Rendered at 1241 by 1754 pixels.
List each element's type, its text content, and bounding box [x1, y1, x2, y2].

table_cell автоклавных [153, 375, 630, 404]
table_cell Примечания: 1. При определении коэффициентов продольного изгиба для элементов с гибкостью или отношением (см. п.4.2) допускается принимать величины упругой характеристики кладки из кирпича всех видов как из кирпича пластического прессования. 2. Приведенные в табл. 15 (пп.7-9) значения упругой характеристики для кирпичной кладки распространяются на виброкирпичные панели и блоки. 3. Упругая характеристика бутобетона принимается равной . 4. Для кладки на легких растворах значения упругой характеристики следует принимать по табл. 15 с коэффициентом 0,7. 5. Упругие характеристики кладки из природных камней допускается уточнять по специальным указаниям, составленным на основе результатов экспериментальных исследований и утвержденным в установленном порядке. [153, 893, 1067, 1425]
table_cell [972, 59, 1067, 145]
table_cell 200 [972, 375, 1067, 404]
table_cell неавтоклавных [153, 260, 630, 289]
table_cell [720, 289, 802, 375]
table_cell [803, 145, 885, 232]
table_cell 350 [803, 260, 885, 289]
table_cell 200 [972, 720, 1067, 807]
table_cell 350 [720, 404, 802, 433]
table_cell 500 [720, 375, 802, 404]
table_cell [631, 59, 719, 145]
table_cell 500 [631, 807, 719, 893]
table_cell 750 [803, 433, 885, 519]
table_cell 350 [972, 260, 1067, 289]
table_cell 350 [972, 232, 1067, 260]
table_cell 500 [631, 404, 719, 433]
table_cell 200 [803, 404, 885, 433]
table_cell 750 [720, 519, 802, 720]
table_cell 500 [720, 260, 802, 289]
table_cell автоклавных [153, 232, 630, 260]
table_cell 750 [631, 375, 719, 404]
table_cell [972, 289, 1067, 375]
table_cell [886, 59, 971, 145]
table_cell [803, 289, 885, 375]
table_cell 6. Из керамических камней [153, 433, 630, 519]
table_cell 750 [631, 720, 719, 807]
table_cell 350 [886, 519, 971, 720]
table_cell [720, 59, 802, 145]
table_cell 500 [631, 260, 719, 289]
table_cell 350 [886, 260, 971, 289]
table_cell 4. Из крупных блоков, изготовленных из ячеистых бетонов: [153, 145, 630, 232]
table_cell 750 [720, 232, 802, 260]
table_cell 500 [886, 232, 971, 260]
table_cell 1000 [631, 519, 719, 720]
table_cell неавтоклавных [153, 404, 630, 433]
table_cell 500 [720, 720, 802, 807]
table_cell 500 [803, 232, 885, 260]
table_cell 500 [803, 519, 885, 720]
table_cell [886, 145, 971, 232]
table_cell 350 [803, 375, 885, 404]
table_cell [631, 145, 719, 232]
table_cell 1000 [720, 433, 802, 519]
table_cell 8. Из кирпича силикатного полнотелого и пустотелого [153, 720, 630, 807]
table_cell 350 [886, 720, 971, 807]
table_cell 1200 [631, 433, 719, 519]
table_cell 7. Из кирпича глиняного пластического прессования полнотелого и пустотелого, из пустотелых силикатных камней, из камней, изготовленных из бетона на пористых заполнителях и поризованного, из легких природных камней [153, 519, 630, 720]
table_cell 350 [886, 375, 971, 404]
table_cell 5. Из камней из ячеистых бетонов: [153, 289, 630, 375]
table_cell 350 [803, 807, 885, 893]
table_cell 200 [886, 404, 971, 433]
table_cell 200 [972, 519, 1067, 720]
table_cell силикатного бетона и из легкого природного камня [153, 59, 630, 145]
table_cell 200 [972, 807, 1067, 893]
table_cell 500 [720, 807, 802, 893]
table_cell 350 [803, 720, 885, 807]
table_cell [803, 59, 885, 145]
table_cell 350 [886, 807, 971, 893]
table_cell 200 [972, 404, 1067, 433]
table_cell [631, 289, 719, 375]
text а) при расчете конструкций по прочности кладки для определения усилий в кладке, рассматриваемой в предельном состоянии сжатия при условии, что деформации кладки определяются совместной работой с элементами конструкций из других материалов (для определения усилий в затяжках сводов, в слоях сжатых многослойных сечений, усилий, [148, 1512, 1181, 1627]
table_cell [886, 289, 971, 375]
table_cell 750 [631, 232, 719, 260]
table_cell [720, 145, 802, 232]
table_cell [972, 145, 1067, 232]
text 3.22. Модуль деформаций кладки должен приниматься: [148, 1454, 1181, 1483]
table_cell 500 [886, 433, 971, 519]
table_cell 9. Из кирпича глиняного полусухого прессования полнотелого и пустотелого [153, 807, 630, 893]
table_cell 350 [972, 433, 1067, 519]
# # # # #
Retype every item above exactly, keeping each line unchanged.

Rendered at 1241 by 1754 pixels.
List each element's type, its text content, and bounding box [x1, y1, x2, y2].

table_cell автоклавных [153, 375, 630, 404]
table_cell Примечания: 1. При определении коэффициентов продольного изгиба для элементов с гибкостью или отношением (см. п.4.2) допускается принимать величины упругой характеристики кладки из кирпича всех видов как из кирпича пластического прессования. 2. Приведенные в табл. 15 (пп.7-9) значения упругой характеристики для кирпичной кладки распространяются на виброкирпичные панели и блоки. 3. Упругая характеристика бутобетона принимается равной . 4. Для кладки на легких растворах значения упругой характеристики следует принимать по табл. 15 с коэффициентом 0,7. 5. Упругие характеристики кладки из природных камней допускается уточнять по специальным указаниям, составленным на основе результатов экспериментальных исследований и утвержденным в установленном порядке. [153, 893, 1067, 1425]
table_cell [972, 59, 1067, 145]
table_cell 200 [972, 375, 1067, 404]
table_cell неавтоклавных [153, 260, 630, 289]
table_cell [720, 289, 802, 375]
table_cell [803, 145, 885, 232]
table_cell 350 [803, 260, 885, 289]
table_cell 200 [972, 720, 1067, 807]
table_cell 350 [720, 404, 802, 433]
table_cell 500 [720, 375, 802, 404]
table_cell [631, 59, 719, 145]
table_cell 500 [631, 807, 719, 893]
table_cell 750 [803, 433, 885, 519]
table_cell 350 [972, 260, 1067, 289]
table_cell 350 [972, 232, 1067, 260]
table_cell 500 [631, 404, 719, 433]
table_cell 200 [803, 404, 885, 433]
table_cell 750 [720, 519, 802, 720]
table_cell 500 [720, 260, 802, 289]
table_cell автоклавных [153, 232, 630, 260]
table_cell 750 [631, 375, 719, 404]
table_cell [972, 289, 1067, 375]
table_cell [886, 59, 971, 145]
table_cell [803, 289, 885, 375]
table_cell 6. Из керамических камней [153, 433, 630, 519]
table_cell 750 [631, 720, 719, 807]
table_cell 350 [886, 519, 971, 720]
table_cell [720, 59, 802, 145]
table_cell 500 [631, 260, 719, 289]
table_cell 350 [886, 260, 971, 289]
table_cell 4. Из крупных блоков, изготовленных из ячеистых бетонов: [153, 145, 630, 232]
table_cell 750 [720, 232, 802, 260]
table_cell 500 [886, 232, 971, 260]
table_cell 1000 [631, 519, 719, 720]
table_cell неавтоклавных [153, 404, 630, 433]
table_cell 500 [720, 720, 802, 807]
table_cell 500 [803, 232, 885, 260]
table_cell 500 [803, 519, 885, 720]
table_cell [886, 145, 971, 232]
table_cell 350 [803, 375, 885, 404]
table_cell [631, 145, 719, 232]
table_cell 1000 [720, 433, 802, 519]
table_cell 8. Из кирпича силикатного полнотелого и пустотелого [153, 720, 630, 807]
table_cell 350 [886, 720, 971, 807]
table_cell 1200 [631, 433, 719, 519]
table_cell 7. Из кирпича глиняного пластического прессования полнотелого и пустотелого, из пустотелых силикатных камней, из камней, изготовленных из бетона на пористых заполнителях и поризованного, из легких природных камней [153, 519, 630, 720]
table_cell 350 [886, 375, 971, 404]
table_cell 5. Из камней из ячеистых бетонов: [153, 289, 630, 375]
table_cell 350 [803, 807, 885, 893]
table_cell 200 [886, 404, 971, 433]
table_cell 200 [972, 519, 1067, 720]
table_cell силикатного бетона и из легкого природного камня [153, 59, 630, 145]
table_cell 200 [972, 807, 1067, 893]
table_cell 500 [720, 807, 802, 893]
table_cell 350 [803, 720, 885, 807]
table_cell [803, 59, 885, 145]
table_cell 350 [886, 807, 971, 893]
table_cell 200 [972, 404, 1067, 433]
table_cell [631, 289, 719, 375]
text а) при расчете конструкций по прочности кладки для определения усилий в кладке, рассматриваемой в предельном состоянии сжатия при условии, что деформации кладки определяются совместной работой с элементами конструкций из других материалов (для определения усилий в затяжках сводов, в слоях сжатых многослойных сечений, усилий, [148, 1512, 1181, 1627]
table_cell [886, 289, 971, 375]
table_cell 750 [631, 232, 719, 260]
table_cell [720, 145, 802, 232]
table_cell [972, 145, 1067, 232]
text 3.22. Модуль деформаций кладки должен приниматься: [148, 1454, 1181, 1483]
table_cell 500 [886, 433, 971, 519]
table_cell 9. Из кирпича глиняного полусухого прессования полнотелого и пустотелого [153, 807, 630, 893]
table_cell 350 [972, 433, 1067, 519]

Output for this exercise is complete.